### Work instructions:
Only the lines containing "added" belong in the answer; find them in the material below.

### Extracted records:

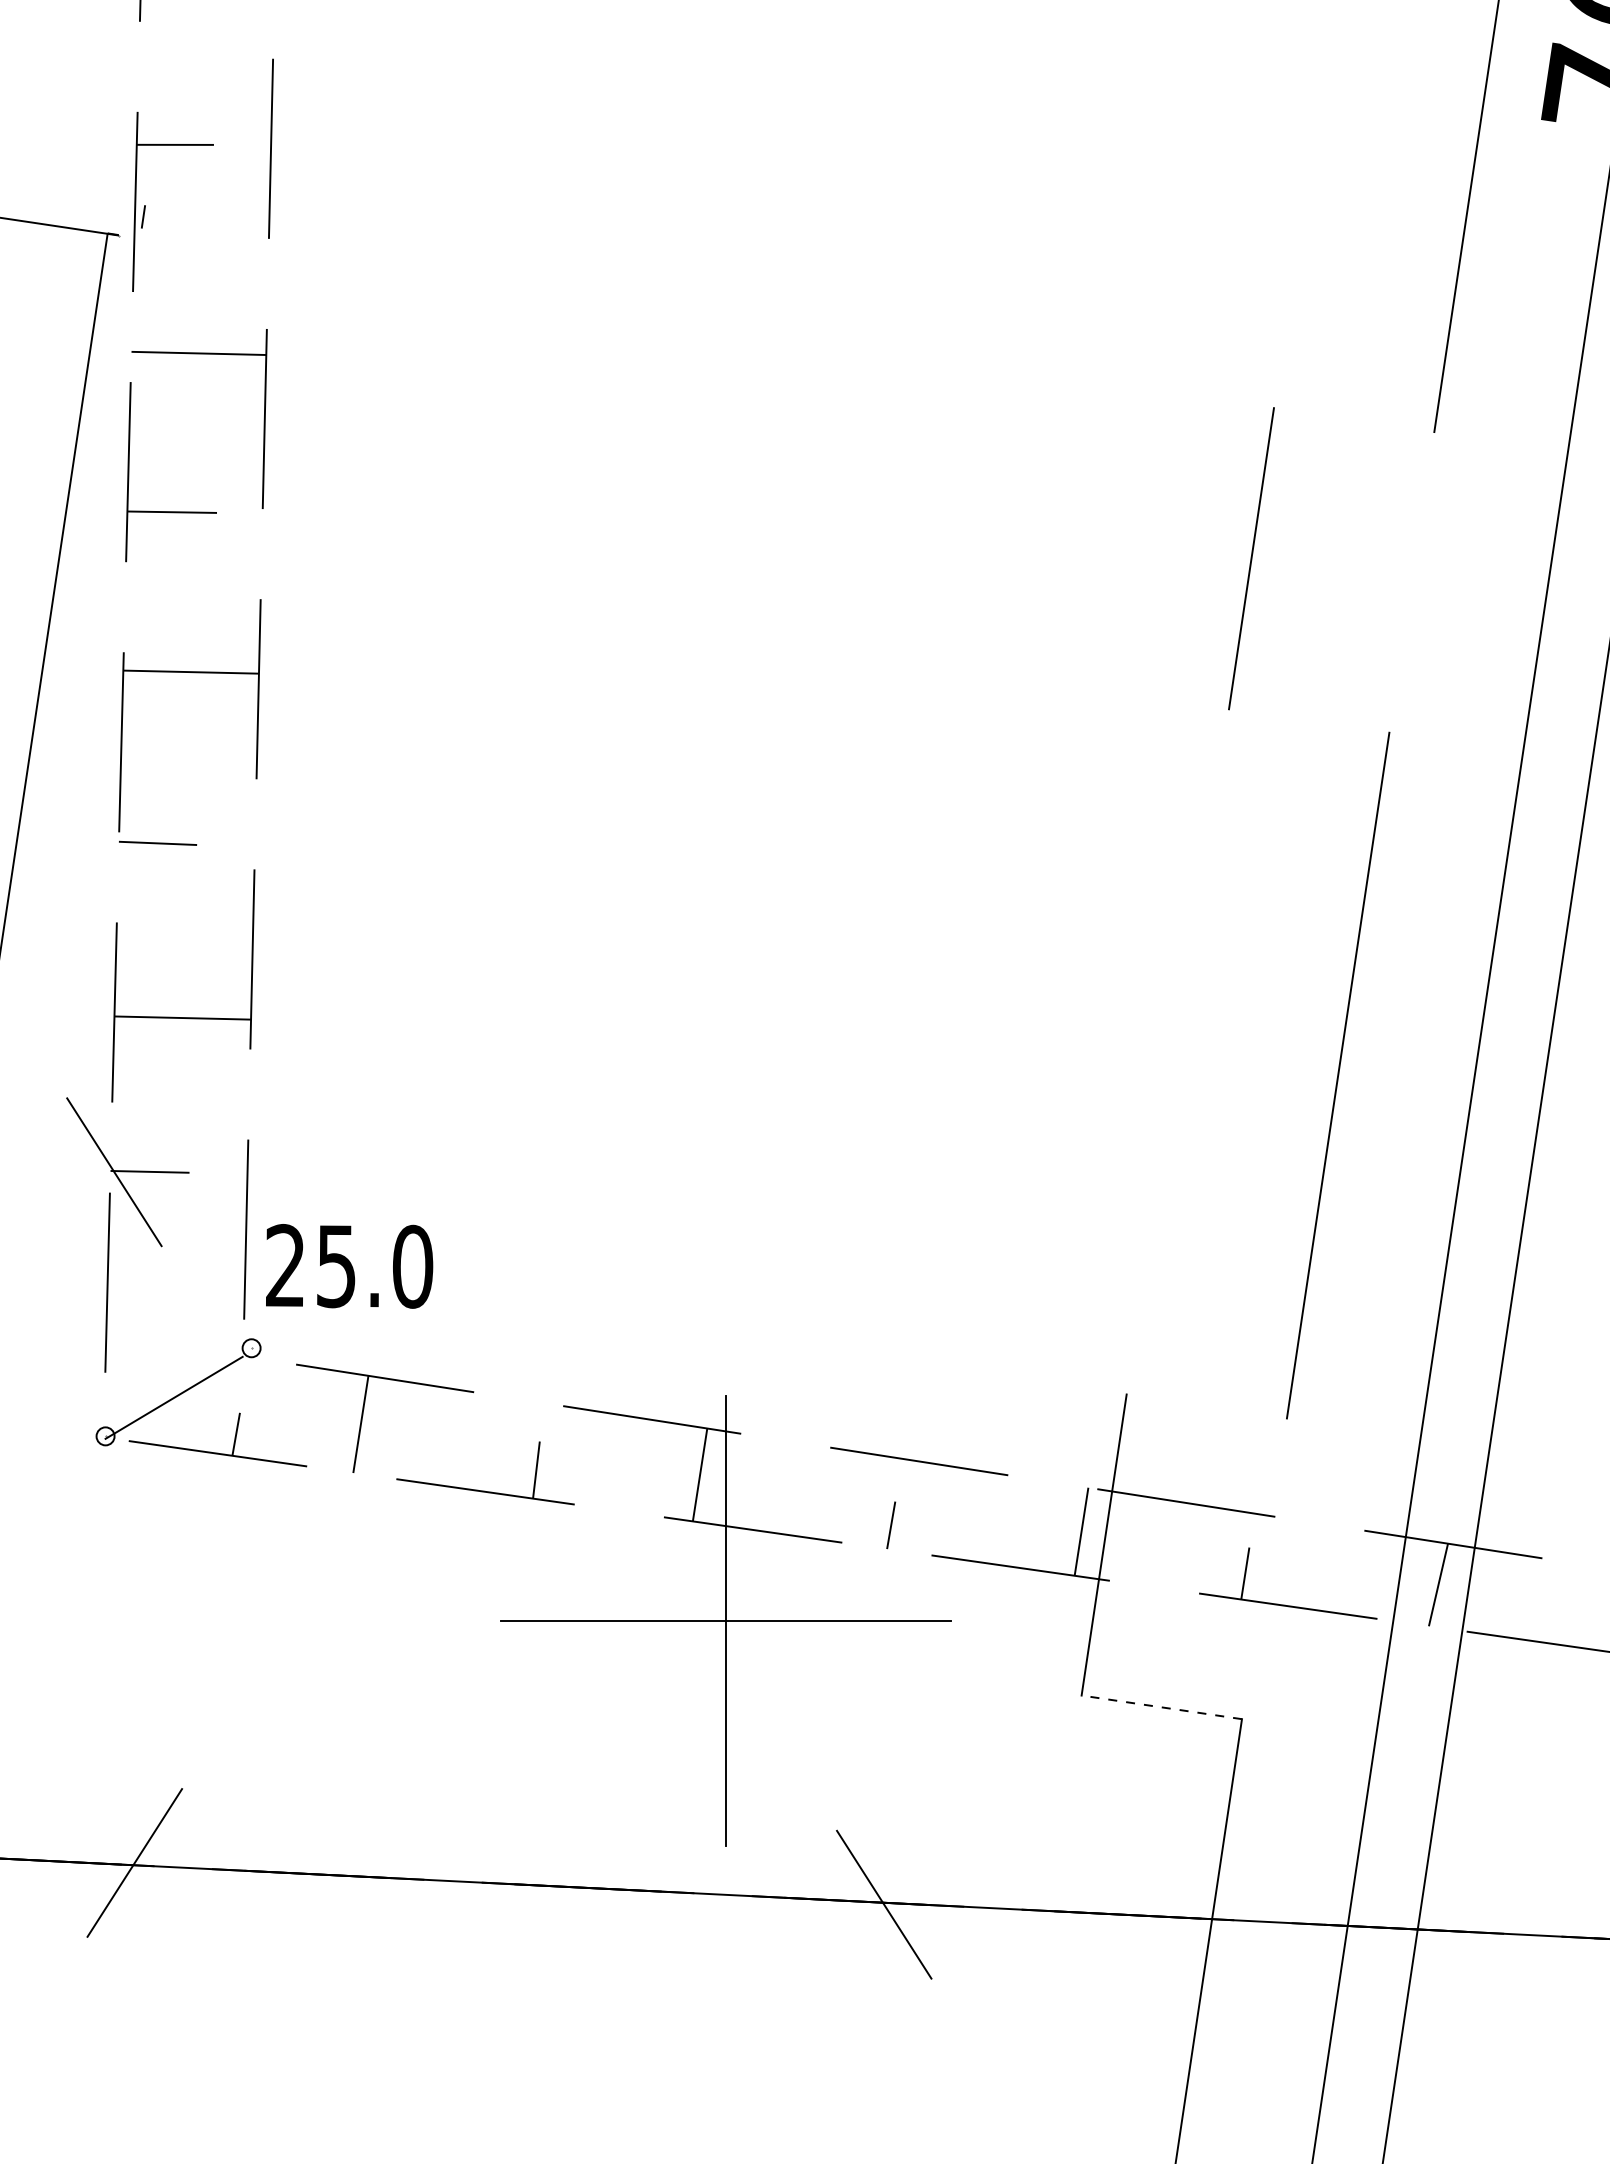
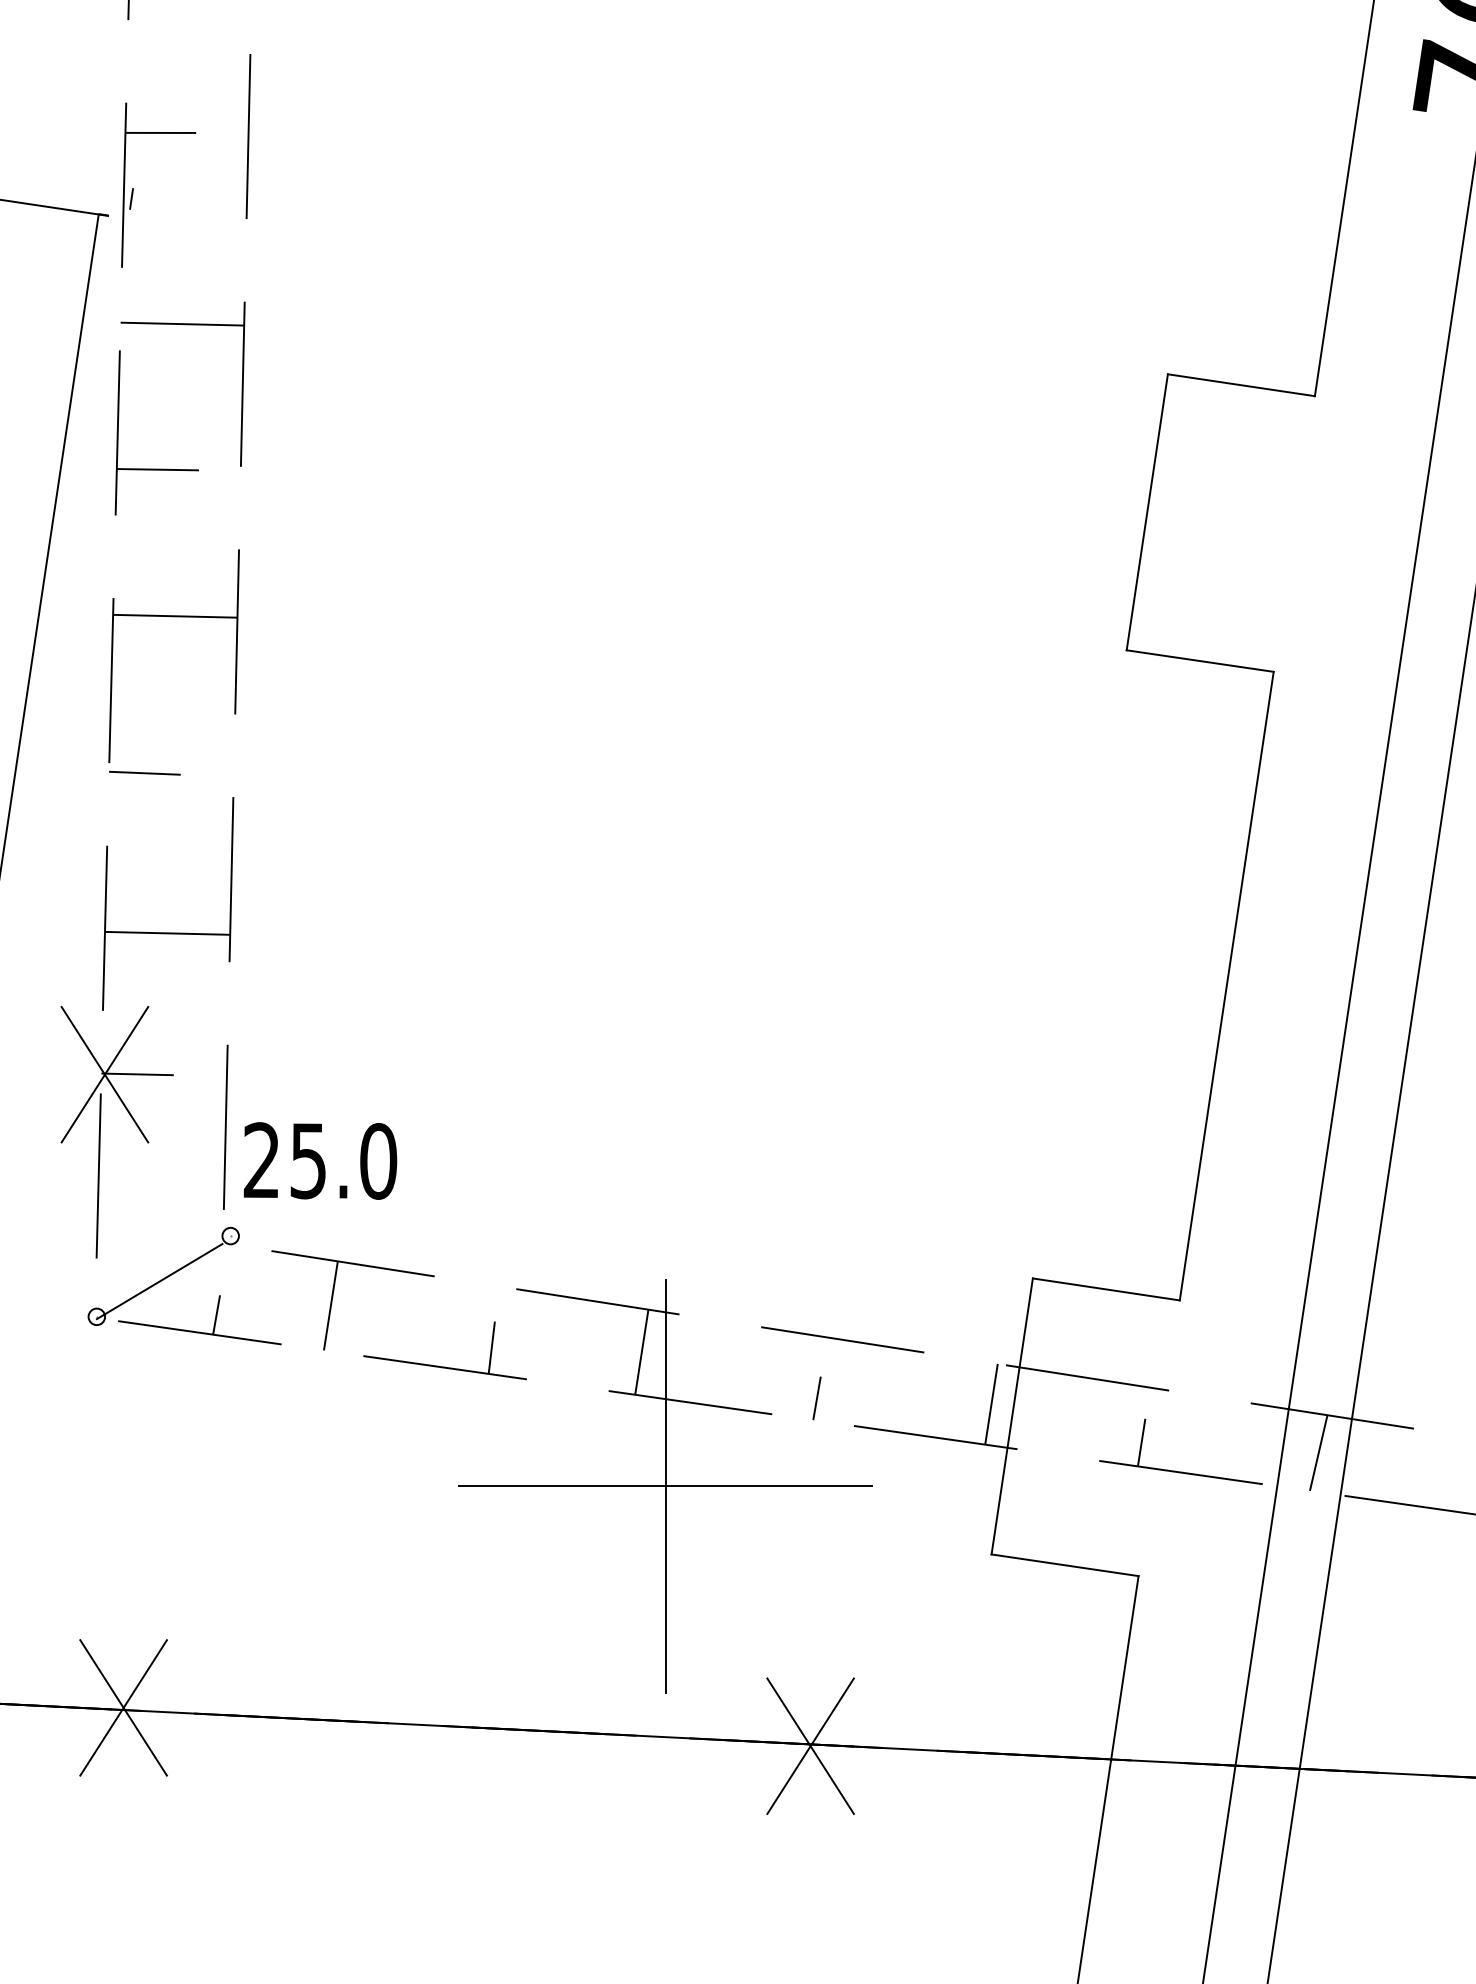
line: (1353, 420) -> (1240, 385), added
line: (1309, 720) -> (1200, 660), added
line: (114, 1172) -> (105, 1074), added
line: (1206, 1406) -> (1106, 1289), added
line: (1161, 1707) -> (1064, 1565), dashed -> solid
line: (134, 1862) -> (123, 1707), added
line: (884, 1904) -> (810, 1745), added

### Task solution:
line: (1353, 420) -> (1240, 385), added
line: (1309, 720) -> (1200, 660), added
line: (114, 1172) -> (105, 1074), added
line: (1206, 1406) -> (1106, 1289), added
line: (134, 1862) -> (123, 1707), added
line: (884, 1904) -> (810, 1745), added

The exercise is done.